Make That 5 In a Row

Five days in a row stocks have been down. That’s pretty ominous. I mean, after all, the S&P 500 is down a full 1%. It’s time to call the market police.

Friday was a bit on the ugly side with the largest down of the five. However, volume was less for the fourth straight day while the S&P 500 has been in an uptrend. Historically, that recipe has been good for a very short-term rally. Add into that we have quadruple options expiration this Friday and the bulls are supposed to make some real noise.

While I am not ready to declare a move straight back to new highs, I did a fair amount of buying on Friday in the S&P 500 and REITs. Our portfolios remain heavily long a variety of indices, sectors and stocks, so if I am flat out wrong about the limited magnitude of this pullback, I will need to be very nimble on the fly to manage risk.

Last week, I mentioned that there have been a number of thrusts in the number of stocks going up and down as well as the volume since the little bottom on August 19. Thrusts usually signal confirmation that a new rally has begun. These were odd because the downside was so limited. However, with junk bonds doing so well, there is clearly little stress in the financial system.

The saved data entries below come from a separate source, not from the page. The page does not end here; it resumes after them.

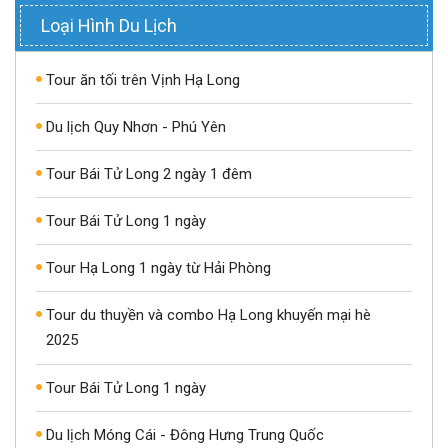
Loại Hình Du Lịch
Tour ăn tối trên Vịnh Hạ Long
Du lịch Quy Nhơn - Phú Yên
Tour Bái Tử Long 2 ngày 1 đêm
Tour Bái Tử Long 1 ngày
Tour Hạ Long 1 ngày từ Hải Phòng
Tour du thuyền và combo Hạ Long khuyến mại hè
2025
Tour Bái Tử Long 1 ngày
Du lịch Móng Cái - Đông Hưng Trung Quốc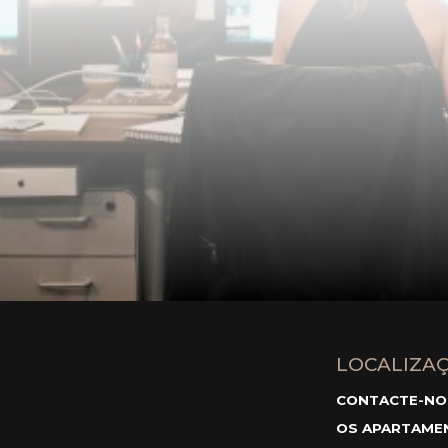
LOCALIZA
CONTACTE-NO
OS APARTAME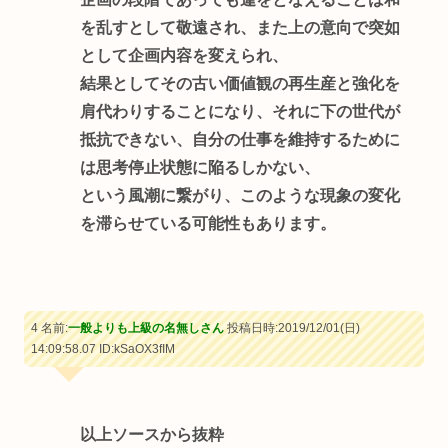
を乱すとして敬遠され、また上の意向で突如
として企画内容を変えられ、
結果としてその古い価値観の再生産と強化を
肩代わりすることになり、それに下の世代が
抵抗できない、自分の仕事を維持するために
は思考停止状態に陥るしかない、
という風潮に繋がり、このような現象の変化
を滞らせている可能性もあります。
4 名前:
一般よりも上級の名無しさん
投稿日時:2019/12/01(日)
14:09:58.07
ID:kSaOX3fIM
以上ソースから抜粋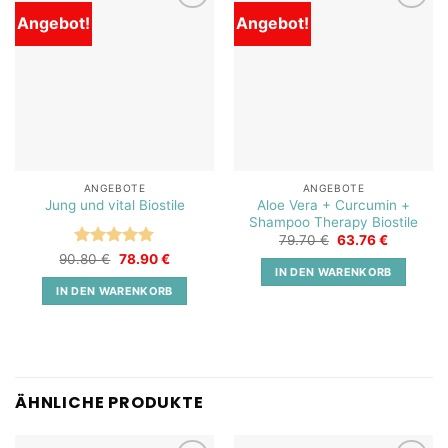
Angebot!
Angebot!
Add to
Add to
wishlist
wishlist
ANGEBOTE
ANGEBOTE
Aloe Vera + Curcumin +
Jung und vital Biostile
Shampoo Therapy Biostile
Ursprünglicher
Aktueller
79.70
€
63.76
€
Preis
Preis
Bewertet
Ursprünglicher
Aktueller
90.80
€
78.90
€
war:
ist:
Preis
Preis
IN DEN WARENKORB
mit
5
von
79.70 €
63.76 €.
war:
ist:
5
IN DEN WARENKORB
90.80 €
78.90 €.
ÄHNLICHE PRODUKTE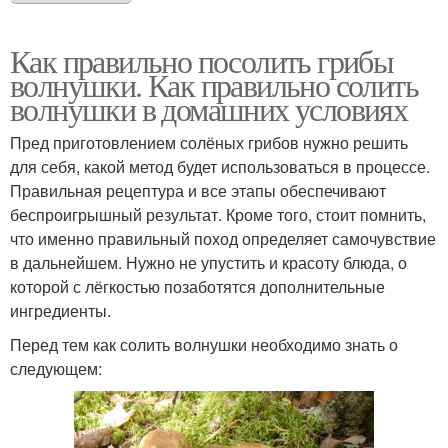
Как правильно посолить грибы
волнушки. Как правильно солить
волнушки в домашних условиях
Пред приготовлением солёных грибов нужно решить
для себя, какой метод будет использоваться в процессе.
Правильная рецептура и все этапы обеспечивают
беспроигрышный результат. Кроме того, стоит помнить,
что именно правильный поход определяет самочувствие
в дальнейшем. Нужно не упустить и красоту блюда, о
которой с лёгкостью позаботятся дополнительные
ингредиенты.
Перед тем как солить волнушки необходимо знать о
следующем: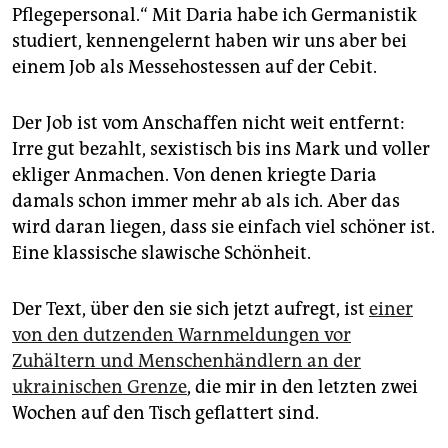
epaper login
Pflegepersonal.“ Mit Daria habe ich Germanistik
studiert, kennengelernt haben wir uns aber bei
einem Job als Messehostessen auf der Cebit.
Der Job ist vom Anschaffen nicht weit entfernt:
Irre gut bezahlt, sexistisch bis ins Mark und voller
ekliger Anmachen. Von denen kriegte Daria
damals schon immer mehr ab als ich. Aber das
wird daran liegen, dass sie einfach viel schöner ist.
Eine klassische slawische Schönheit.
Der Text, über den sie sich jetzt aufregt, ist
einer
von den dutzenden Warnmeldungen vor
Zuhältern und Menschenhändlern an der
ukrainischen Grenze
, die mir in den letzten zwei
Wochen auf den Tisch geflattert sind.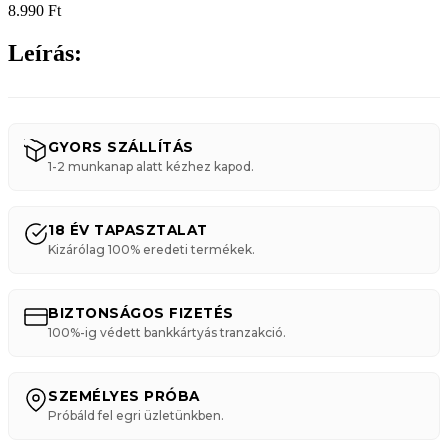
8.990
Ft
Leírás:
GYORS SZÁLLÍTÁS
1-2 munkanap alatt kézhez kapod.
18 ÉV TAPASZTALAT
Kizárólag 100% eredeti termékek.
BIZTONSÁGOS FIZETÉS
100%-ig védett bankkártyás tranzakció.
SZEMÉLYES PRÓBA
Próbáld fel egri üzletünkben.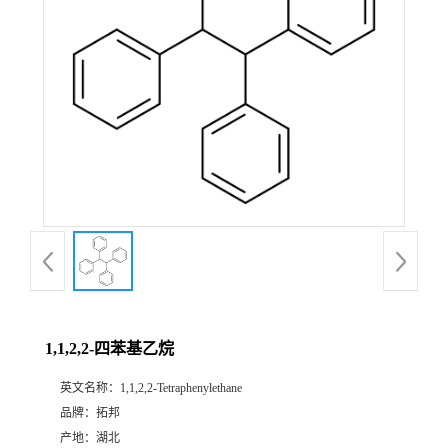
1,1,2,2-四苯基乙烷
英文名称：
1,1,2,2-Tetraphenylethane
品牌：
拓邦
产地：
湖北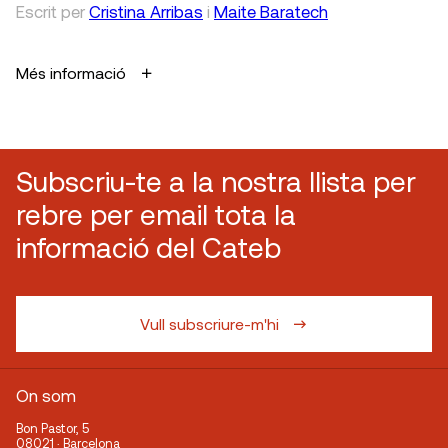
Escrit
per
Cristina Arribas
i
Maite Baratech
Més informació
Subscriu-te a la nostra llista per
rebre per email tota la
informació del Cateb
Vull subscriure-m'hi
On som
Bon Pastor, 5
08021 · Barcelona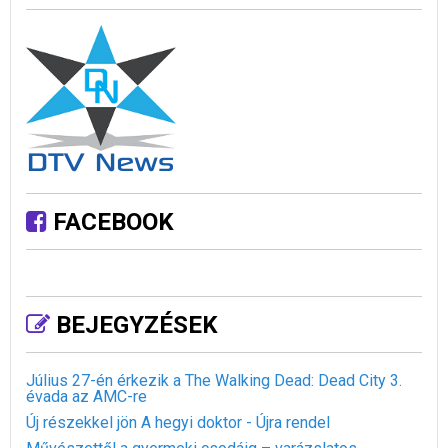
FACEBOOK
BEJEGYZÉSEK
Július 27-én érkezik a The Walking Dead: Dead City 3.
évada az AMC-re
Új részekkel jön A hegyi doktor - Újra rendel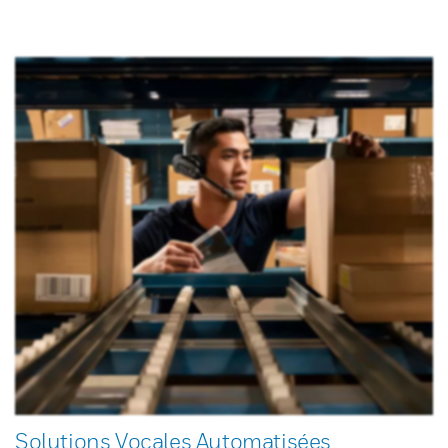
Solutions Vocales Automatisées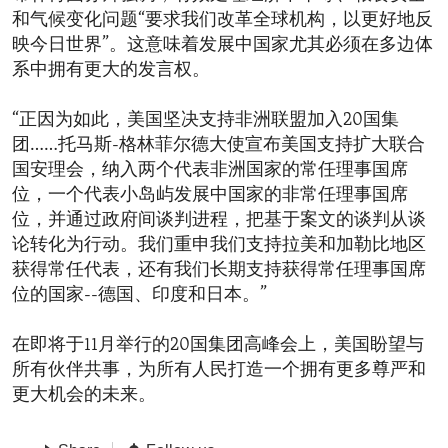
和气候变化问题“要求我们改革全球机构，以更好地反
映今日世界”。这意味着发展中国家尤其必须在多边体
系中拥有更大的发言权。
“正因为如此，美国坚决支持非洲联盟加入20国集
团……托马斯-格林菲尔德大使宣布美国支持扩大联合
国安理会，纳入两个代表非洲国家的常任理事国席
位，一个代表小岛屿发展中国家的非常任理事国席
位，并通过政府间谈判进程，把基于案文的谈判从谈
论转化为行动。我们重申我们支持拉美和加勒比地区
获得常任代表，还有我们长期支持获得常任理事国席
位的国家--德国、印度和日本。”
在即将于11月举行的20国集团高峰会上，美国盼望与
所有伙伴共事，为所有人民打造一个拥有更多尊严和
更大机会的未来。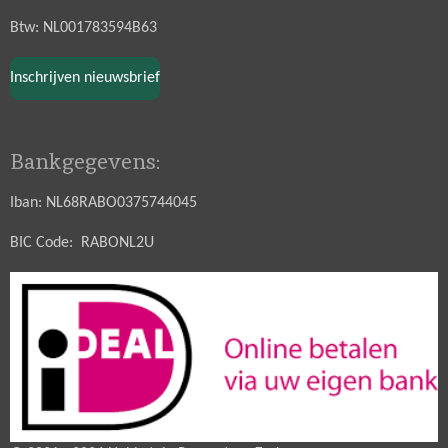
Btw: NL001783594B63
Inschrijven nieuwsbrief
Bankgegevens:
Iban: NL68RABO0375744045
BIC Code: RABONL2U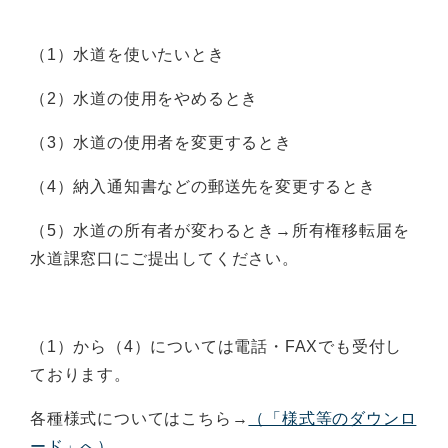
（1）水道を使いたいとき
（2）水道の使用をやめるとき
（3）水道の使用者を変更するとき
（4）納入通知書などの郵送先を変更するとき
（5）水道の所有者が変わるとき→所有権移転届を
水道課窓口にご提出してください。
（1）から（4）については電話・FAXでも受付し
ております。
各種様式についてはこちら→
（「様式等のダウンロ
ード」へ）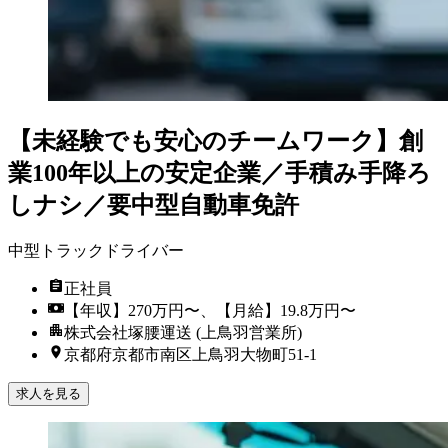
【未経験でも安心のチームワーク】創
業100年以上の安定企業／手積み手降ろ
しナシ／要中型自動車免許
中型トラックドライバー
正社員
【年収】270万円〜、【月給】19.8万円〜
株式会社塚腰運送 (上鳥羽営業所)
京都府京都市南区上鳥羽大物町51-1
求人を見る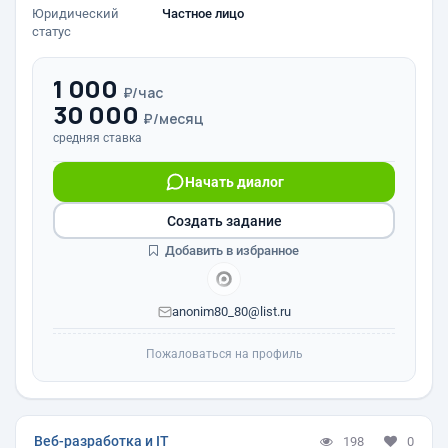
Юридический
Частное лицо
статус
1 000
₽/час
30 000
₽/месяц
средняя ставка
Начать диалог
Создать задание
Добавить в избранное
anonim80_80@list.ru
Пожаловаться на профиль
Веб-разработка и IT
198
0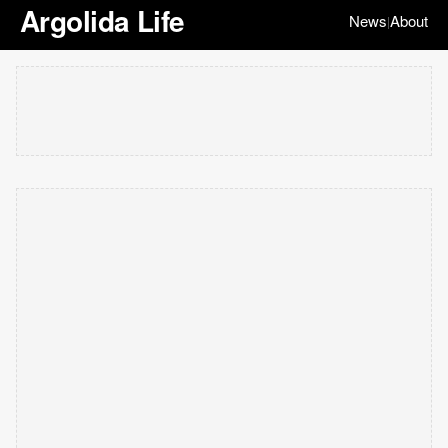
Argolida Life
News
About
|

I will close with one of my favorite indicators, the NYSE Advance/Decline Line which measures participation. In the top chart you will see the S&P 500. In the bottom chart you will see the NYSE A/D.

Notice that while the S&P 500 has been making a series of higher highs, going up from lower left to upper right, the NYSE A/D keeps hitting a ceiling around the 60,700 number. This is a non-confirmation or divergence and it’s a warning sign. Bulls need to see 60,700 exceeded by a fair margin to remove this caution sign. Without that happening, it will continue to cause me to be a little skeptical on rallies to new highs.